Data records
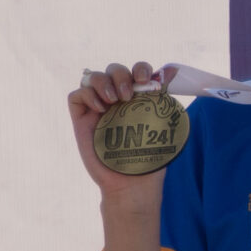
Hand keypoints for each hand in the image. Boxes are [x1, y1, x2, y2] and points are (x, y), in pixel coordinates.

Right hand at [68, 62, 168, 209]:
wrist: (131, 182)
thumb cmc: (149, 156)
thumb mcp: (160, 124)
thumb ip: (162, 96)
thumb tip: (173, 70)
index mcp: (138, 98)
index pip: (136, 71)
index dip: (139, 68)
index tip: (145, 80)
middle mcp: (117, 100)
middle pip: (114, 70)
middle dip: (121, 75)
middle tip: (128, 95)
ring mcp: (97, 108)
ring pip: (93, 77)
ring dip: (103, 81)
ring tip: (113, 100)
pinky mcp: (81, 118)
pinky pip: (77, 94)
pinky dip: (87, 94)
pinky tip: (100, 109)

REQUIREMENT: Please print out the entries above exactly. The pictures stay out.

EXERCISE RESULT:
Hand keypoints for each hand in the image. Boxes are [x1, y1, x2, y2] and points are (x, y), in pixel coordinates.

Right hand at [68, 62, 168, 209]:
wrist: (131, 182)
thumb cmc: (149, 156)
thumb mcp: (160, 124)
thumb ip: (162, 96)
thumb tip: (173, 70)
index mcp: (138, 98)
index pip: (136, 71)
index dip: (139, 68)
index tip: (145, 80)
middle mcp: (117, 100)
middle pip: (114, 70)
middle dip: (121, 75)
middle tip: (128, 95)
ring mcp: (97, 108)
ring pip: (93, 77)
ring dip: (103, 81)
ring tip: (113, 100)
pinky mcp: (81, 118)
pinky pip: (77, 94)
pinky dip: (87, 94)
pinky tip: (100, 109)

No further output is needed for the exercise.